Heavy rains earlier this month as well as melting snow caused a surge of water from Mill Street to the lake.
“When that rush of water comes through, it hydraulically pushed the oil out,” Blanchard said.
It was not clear just how much oil had seeped into the lake this time. A neighbor reported dark, glimmering spots on the water over the weekend and the environmental groups got right to work. They put more than a thousand feet of absorbent and containment booms in the water, cleaned up oil-contaminated debris from the shoreline, and prepared to return to the lake over the next week. The operation involves a crew of a dozen from the DEP and from other agencies contracted to help with the cleaning.
“The guys have worked really hard on this,” Blanchard said. “They’ve done a great job.”
Besides the dead muskrat and turtles, there is evidence of others that have come in contact with the oil.
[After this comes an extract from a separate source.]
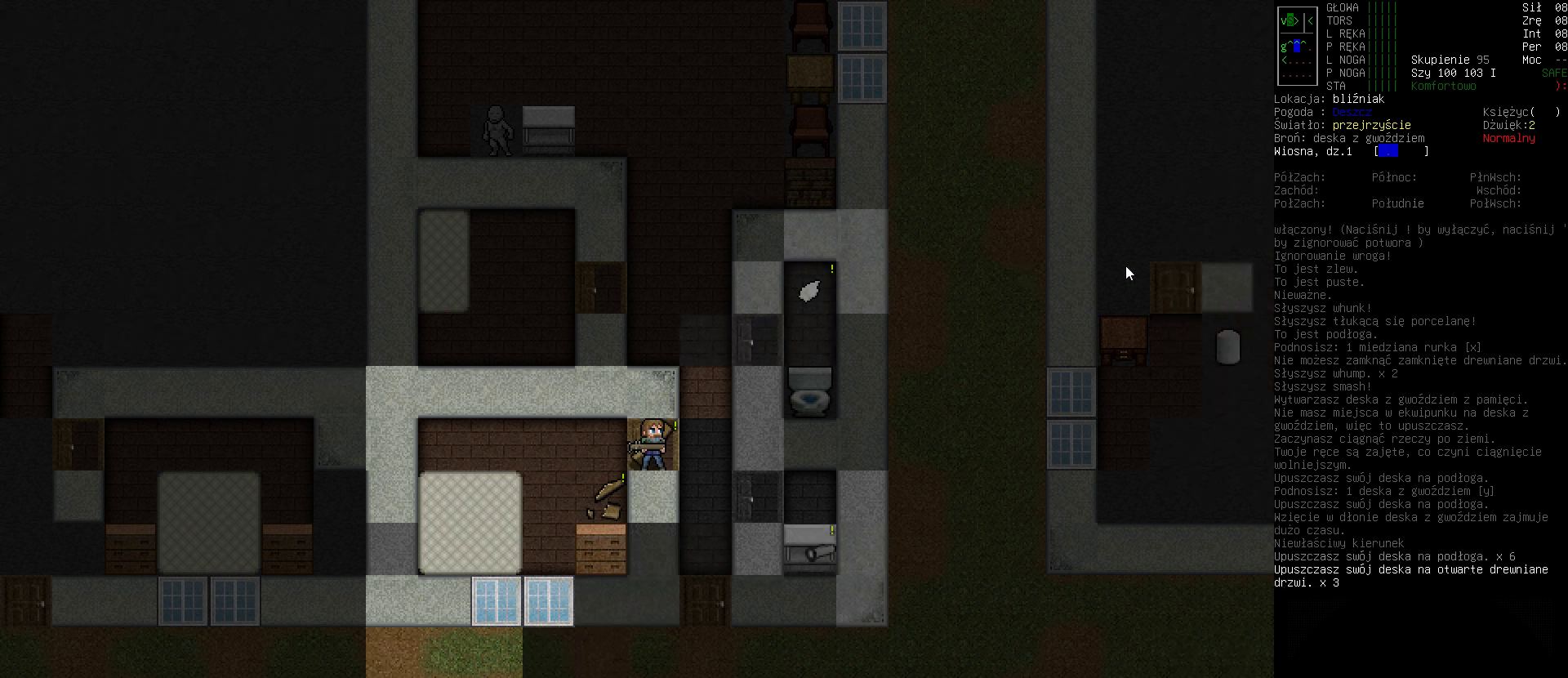
{"keys": [], "events": []}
There were loons and blue herons with dark, oily patches on them moving in and around their lake home.
“We could see the oil on them, but they were still taking off or swimming away,” Blanchard said. “They didn’t want anything to do with us.”
The worst of the oil had been cleaned up and further problems were not expected. But with oil still trapped in sediment and possibly in the bedrock beneath Mill Stream, Blanchard said his crews would continue to search around Carleton Mill, which was the source of leaks in the 1960s, three times in 1990 and again in 1993.
Carleton Mill is a cluster of brick buildings on Main Street in Winthrop’s downtown. It is mostly office space utilized by the town commerce center, and it’s surrounded by other businesses. There’s an auto garage and a sandwich shop across the street and the post office next door.
The mill closed in 2001, yet the oil leaked in 2005 and now, 2007.
Meanwhile, the Maine Department of Inland Fisheries and Wildlife was called in to assess the impact on the local animal population and the flora around the lake. A game warden took away more than a half dozen turtles that had survived oil contamination. By late Thursday, no more dead animals had surfaced. Blanchard said the crews would be back next week to search for more of the elusive, buried oil.
“We’re going to redouble our efforts,” Blanchard said. “We’ll do everything we can to keep it from happening again.”